◆ **TRECHO DO DOCUMENTO**:
■ ■ ■ ■

Pe. Jean-Michel Gleize
Tínhamos apresentado1 aos nossos leitores o pequeno livro, elaborado pelo Serviço Nacional para as Relações com o Judaísmo, órgão da Conferência dos Bispos da França. Seu título, "Desconstruindo o Anti-judaísmo Cristão", anuncia a renúncia sistemática à doutrina tradicional da Igreja.
Por duas vezes, nos Anexos que seguem aos vinte capítulos do livro, os bispos da França desonram a grande figura do último Papa canonizado, apresentando-o como o derradeiro eco dos promotores de um "antissemitismo" agora repudiado pela nova Igreja conciliar.
De fato, duas passagens de São Pio X são citadas, em breves citações retiradas do diário do escritor austro-húngaro Theodor Herzl (1860-1904), o fundador do movimento sionista, que militou durante toda a sua vida pela fundação e reconhecimento de um Estado nacional judaico na Palestina.
Cerca de cinco meses antes de sua morte em 3 de julho , ele foi recebido em audiência pelo santo Papa, em 25 de janeiro de 1904, e cuidou de relatar detalhadamente esta entrevista em quatro páginas2. O livro, publicado sob a responsabilidade do Presidente da Conferência Episcopal dos Bispos da França, limita-se a extrair duas vezes duas linhas, que oferecem uma ideia muito empobrecida e truncada, em todo caso, demasiadamente elíptica, do pensamento de São Pio X. "O povo judeu não reconheceu Nosso Senhor, nós não podemos reconhecer o povo judeu" (p. 141) e "Se vocês forem se estabelecer na Palestina, nós prepararemos igrejas e padres para batizá-los todos" (p. 149).

■ ■ ■ ■

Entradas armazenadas
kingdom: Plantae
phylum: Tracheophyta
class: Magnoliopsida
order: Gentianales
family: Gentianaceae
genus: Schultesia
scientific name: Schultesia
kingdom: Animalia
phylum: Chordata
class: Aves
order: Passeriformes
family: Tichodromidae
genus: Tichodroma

■ ■ ■ ■

◆ **O QUE SE PEDE**:
• a. Reproduza fielmente a parte do texto sobre São Pio X e Theodor Herzl que se inicia nas palavras contendo "Por duas vezes, nos" e se encerra em "nova Igreja conciliar.".
• b. Quais são todos os trechos que aparecem entre aspas no texto sobre São Pio X e Theodor Herzl? Liste cada um deles.
• c. Dê continuidade ao texto sobre São Pio X e Theodor Herzl, prosseguindo a partir da última frase apresentada.

◆ **RESULTADOS POR TAREFA**:
• a.
Por duas vezes, nos Anexos que seguem aos vinte capítulos do livro, os bispos da França desonram a grande figura do último Papa canonizado, apresentando-o como o derradeiro eco dos promotores de um "antissemitismo" agora repudiado pela nova Igreja conciliar.

• b.
- "Desconstruindo o Anti-judaísmo Cristão"
- "antissemitismo"
- "O povo judeu não reconheceu Nosso Senhor, nós não podemos reconhecer o povo judeu"
- "Se vocês forem se estabelecer na Palestina, nós prepararemos igrejas e padres para batizá-los todos"

• c.
O maniqueísmo dos bispos da França encontra evidentemente aqui um suporte de escolha. Maniqueísmo do qual Philippe Cheneaux ao menos evita o simplismo, quando, em seu último livro3, desiste de fornecer uma citação descontextualizada para evocar uma "resposta cortês, porém, no fundo, firme".
Pareceu-nos útil restituir o pensamento do grande Papa, reproduzindo integralmente aqui o trecho onde, em seu diário, Theodor Herzl relata sua conversa com Joseph Sarto. Nossos leitores poderão assim julgar por si mesmos - e não apenas pela fé dos bispos da França.
Trecho do diário de Theodor Herzl
“26 de janeiro de 1904, Roma.
Ontem eu fui visitar o Papa. Eu já conhecia o caminho, que tinha tomado várias vezes na companhia de Lippay4. Cruzei com guardas suíços, lacaios que pareciam eclesiásticos e eclesiásticos que pareciam lacaios, oficiais e camareiros do papa. Cheguei dez minutos antes da hora marcada, mas não fui mantido esperando. Fui conduzido ao papa passando por vários salões pequenos.
Ele me recebeu de pé e estendeu a mão, que eu não beijei. Lippay tinha me dito que eu deveria fazer isso; no entanto, eu não o fiz. Acredito que tenha deixado uma má impressão por causa disso, já que toda pessoa que visita o papa se ajoelha diante dele e, no mínimo, beija-lhe a mão. Essa questão do beijo na mão me preocupou muito. Finalmente, me senti aliviado por ter decidido não fazê-lo.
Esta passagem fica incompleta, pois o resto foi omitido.